Worldwide, women hold few top jobs in academic research. At public research institutions and universities in the US and France, women occupy only about 14 percent of senior positions. That is about as good as it gets: the figure drops to 11 percent for Italy, 7 percent in Japan, and 5 percent in Germany and the Netherlands.
Moreover, the higher an institution's prestige, the lower the proportion of women: at Cambridge University, for example, 6 percent of professors are women, compared to the British national average of 8 percent. What is new and interesting is that nowadays no one -- deans, presidents of universities, national legislators -- is happy with this situation.
Germany and Japan are calling for 20 percent of full professorships to be held by women by 2005 and 2010, respectively. The French, too, have traded their faith in liberty, and fraternity, for the politics of parity. Since the EU established its "Women and Science Commission" in 1998 and began investing heavily in the project, member states have been scrambling for high scores in the women-in-science game.
Democratic societies also invest heavily in the stock of individual merit and the related principle that unfettered competition promotes excellence -- an ideal that often conflicts with government reforms to promote equality.

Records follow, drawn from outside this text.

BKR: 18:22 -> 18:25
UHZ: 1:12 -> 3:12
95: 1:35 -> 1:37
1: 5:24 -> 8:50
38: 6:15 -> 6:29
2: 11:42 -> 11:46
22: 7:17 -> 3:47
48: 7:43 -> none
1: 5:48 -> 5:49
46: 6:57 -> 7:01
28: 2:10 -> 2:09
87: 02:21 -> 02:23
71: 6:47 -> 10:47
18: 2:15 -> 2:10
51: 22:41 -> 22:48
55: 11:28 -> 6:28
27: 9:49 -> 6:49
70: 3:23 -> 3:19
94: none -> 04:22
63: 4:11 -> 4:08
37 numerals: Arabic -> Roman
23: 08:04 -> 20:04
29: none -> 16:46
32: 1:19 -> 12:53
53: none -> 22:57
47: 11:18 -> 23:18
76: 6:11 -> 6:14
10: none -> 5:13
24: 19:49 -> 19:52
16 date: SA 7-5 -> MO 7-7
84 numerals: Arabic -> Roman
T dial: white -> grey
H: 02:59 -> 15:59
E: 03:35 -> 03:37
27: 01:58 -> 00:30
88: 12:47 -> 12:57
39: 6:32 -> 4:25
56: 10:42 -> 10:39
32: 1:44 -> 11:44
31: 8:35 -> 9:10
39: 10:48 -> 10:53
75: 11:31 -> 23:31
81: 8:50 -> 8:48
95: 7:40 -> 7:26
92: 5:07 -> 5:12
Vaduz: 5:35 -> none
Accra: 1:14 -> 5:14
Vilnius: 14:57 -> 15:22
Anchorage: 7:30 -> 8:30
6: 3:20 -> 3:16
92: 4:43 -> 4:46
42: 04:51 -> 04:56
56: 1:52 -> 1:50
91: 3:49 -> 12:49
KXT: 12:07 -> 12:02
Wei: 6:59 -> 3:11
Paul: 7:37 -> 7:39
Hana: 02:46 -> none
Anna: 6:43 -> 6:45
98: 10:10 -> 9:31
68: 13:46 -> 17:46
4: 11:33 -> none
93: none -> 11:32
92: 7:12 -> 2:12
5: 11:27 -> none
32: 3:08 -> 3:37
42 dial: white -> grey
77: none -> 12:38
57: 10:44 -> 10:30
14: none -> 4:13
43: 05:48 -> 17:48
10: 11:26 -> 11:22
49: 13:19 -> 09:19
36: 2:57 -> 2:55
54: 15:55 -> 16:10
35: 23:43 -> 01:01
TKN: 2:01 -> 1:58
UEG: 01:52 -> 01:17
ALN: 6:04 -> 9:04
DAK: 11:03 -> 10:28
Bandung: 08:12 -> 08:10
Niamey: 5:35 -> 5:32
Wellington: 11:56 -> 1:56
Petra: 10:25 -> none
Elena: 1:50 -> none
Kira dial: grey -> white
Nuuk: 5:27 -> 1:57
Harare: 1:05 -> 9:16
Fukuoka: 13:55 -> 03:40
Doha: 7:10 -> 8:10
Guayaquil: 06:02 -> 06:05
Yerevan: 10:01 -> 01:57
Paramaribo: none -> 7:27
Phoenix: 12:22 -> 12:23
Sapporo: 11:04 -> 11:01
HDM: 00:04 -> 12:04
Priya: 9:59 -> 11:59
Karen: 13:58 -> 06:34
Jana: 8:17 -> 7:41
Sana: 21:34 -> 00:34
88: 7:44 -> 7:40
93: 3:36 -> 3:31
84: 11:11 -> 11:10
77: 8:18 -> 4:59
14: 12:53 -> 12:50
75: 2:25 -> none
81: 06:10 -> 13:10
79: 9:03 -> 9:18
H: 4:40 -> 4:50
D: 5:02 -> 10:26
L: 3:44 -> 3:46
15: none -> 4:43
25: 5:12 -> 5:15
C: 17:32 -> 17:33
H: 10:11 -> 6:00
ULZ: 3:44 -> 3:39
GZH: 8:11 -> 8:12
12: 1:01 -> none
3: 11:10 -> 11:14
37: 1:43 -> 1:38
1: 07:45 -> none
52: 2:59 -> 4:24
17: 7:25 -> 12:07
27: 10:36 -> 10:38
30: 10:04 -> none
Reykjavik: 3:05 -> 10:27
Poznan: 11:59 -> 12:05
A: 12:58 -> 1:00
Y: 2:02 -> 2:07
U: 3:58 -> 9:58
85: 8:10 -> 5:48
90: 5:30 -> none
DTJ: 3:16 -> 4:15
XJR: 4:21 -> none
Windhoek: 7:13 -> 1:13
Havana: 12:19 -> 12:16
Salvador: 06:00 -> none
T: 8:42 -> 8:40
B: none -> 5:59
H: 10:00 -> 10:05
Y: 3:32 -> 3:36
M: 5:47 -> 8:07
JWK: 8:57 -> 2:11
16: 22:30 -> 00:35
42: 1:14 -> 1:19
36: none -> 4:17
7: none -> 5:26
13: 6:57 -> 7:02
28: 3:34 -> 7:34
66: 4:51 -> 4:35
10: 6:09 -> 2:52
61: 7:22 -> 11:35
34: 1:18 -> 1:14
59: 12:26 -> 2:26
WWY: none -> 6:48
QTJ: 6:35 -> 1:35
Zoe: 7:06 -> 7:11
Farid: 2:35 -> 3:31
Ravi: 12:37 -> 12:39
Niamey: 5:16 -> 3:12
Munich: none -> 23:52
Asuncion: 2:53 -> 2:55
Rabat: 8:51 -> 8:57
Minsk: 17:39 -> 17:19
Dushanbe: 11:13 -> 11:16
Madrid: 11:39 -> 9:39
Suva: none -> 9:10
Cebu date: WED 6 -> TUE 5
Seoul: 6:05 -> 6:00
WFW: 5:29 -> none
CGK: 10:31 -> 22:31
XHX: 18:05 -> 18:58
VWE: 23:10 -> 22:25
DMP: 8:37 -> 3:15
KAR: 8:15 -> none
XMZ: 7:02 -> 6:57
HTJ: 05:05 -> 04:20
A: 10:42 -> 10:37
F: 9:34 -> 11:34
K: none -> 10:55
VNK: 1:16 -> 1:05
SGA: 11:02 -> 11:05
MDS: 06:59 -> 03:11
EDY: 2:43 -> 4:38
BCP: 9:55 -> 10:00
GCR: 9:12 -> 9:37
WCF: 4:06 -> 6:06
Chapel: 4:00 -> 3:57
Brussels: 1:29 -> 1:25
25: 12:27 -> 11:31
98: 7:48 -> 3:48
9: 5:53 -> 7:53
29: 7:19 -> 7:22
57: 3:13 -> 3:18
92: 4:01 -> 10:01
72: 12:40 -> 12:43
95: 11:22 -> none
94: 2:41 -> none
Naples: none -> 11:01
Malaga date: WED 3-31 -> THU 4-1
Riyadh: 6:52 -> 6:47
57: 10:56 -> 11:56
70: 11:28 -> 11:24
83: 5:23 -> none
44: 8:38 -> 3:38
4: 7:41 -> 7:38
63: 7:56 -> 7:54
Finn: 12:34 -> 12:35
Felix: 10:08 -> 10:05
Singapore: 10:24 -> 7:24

For example, the German government's proposal to create quotas for women in publicly funded scientific research has provoked widespread criticism -- familiar from "affirmative action" debates about racial equality in the US -- that hiring standards will be lowered. More charitably, critics charge that quotas devalue the accomplishments and undermine the authority of women who would have been hired without them. But has science ever been a meritocracy? Have its standards ever been gender neutral?
In 1910, the prestigious Academie des Sciences in Paris denied membership to Marie Curie -- the first person to win the Nobel Prize twice -- rather than violate its male-only tradition. The world-renowned German physicist, Lise Meitner, was relegated to the cellar of the Kaiser Wilhelm Institut in Berlin because no women, except putzfrauen, were allowed upstairs. Barriers today are often merely subtler: a recent study in Sweden, for example, documented that women must publish significantly more influential articles than men in order to receive funding from the Swedish Medical Research Council.
Opponents of quotas, indeed, tend to ignore how governments, universities, and research labs used quotas in the past -- to benefit men. The rise of democracy was a two-edged sword: while it established a male meritocracy, influential aristocratic women were removed from the public sphere into the home, and all were barred from the professions, ruling out careers in science.
They were not accepted at research universities until the late 19th century, and leading institutions maintained strict quotas on the admission of women until the 1930s. Even in the 1950s, advertisements for science positions in the US frequently stated: "women need not apply."
Fortunately, the US Equal Pay Act of 1963, the Equal Opportunity Employment Act of 1972, and similar statutes elsewhere in the world swept away formal legal barriers to women's advancement in science. But universities did evolve institutionally to fit men's lives.
To take just one glaring example, dozens of women at the University of Thbingen's developmental biology institute have had abortions because they feared that maternity would end their careers.
Worse still, science's institutional gender bias extends to scientific research itself, endangering women's lives and well-being. Large and influential US medical studies -- including major research on the effects of high blood pressure, smoking, and cholesterol on coronary and vascular disease -- have excluded female subjects altogether. In 1992, it was discovered that only half the drugs commonly used in the US had been analyzed for sex differences. It was subsequently shown that acetaminophen, an ingredient in many pain-relievers, is metabolized by females at only about 60 percent the rate for males. On what basis, then, were dosage recommendations for women previously formulated?
Incredibly, discovery of sex-biased research did not lead to the immediate redesign of key studies. Science's supposedly neutral mechanisms of self-correction were jolted into motion only by legislative action.
In 1986, the US National Institutes of Health issued guidelines requiring that a representative sample of female subjects be included in all relevant federally funded research. The guidelines were reissued in 1987 and again in 1990 -- to no avail. Ensuring appropriate inclusion of female subjects in basic medical research required a federal law, enacted only in 1993. Just as our ancestors were not afraid to legislate against women, so we should not be afraid to legislate for women. Undoing centuries of public policy aimed at keeping women out of science will require reforms designed by experts and approved by accountable officials. After all, science's research establishment cannot and should not be expected to solve on its own problems that are deeply cultural.
This does not let universities and research laboratories off the hook. On the contrary, they must remain open to the fundamental institutional and intellectual changes that the goal of increasing women's role in science implies.
Londa Schiebinger is Edwin E. Sparks professor of history of science at Pennsylvania State University.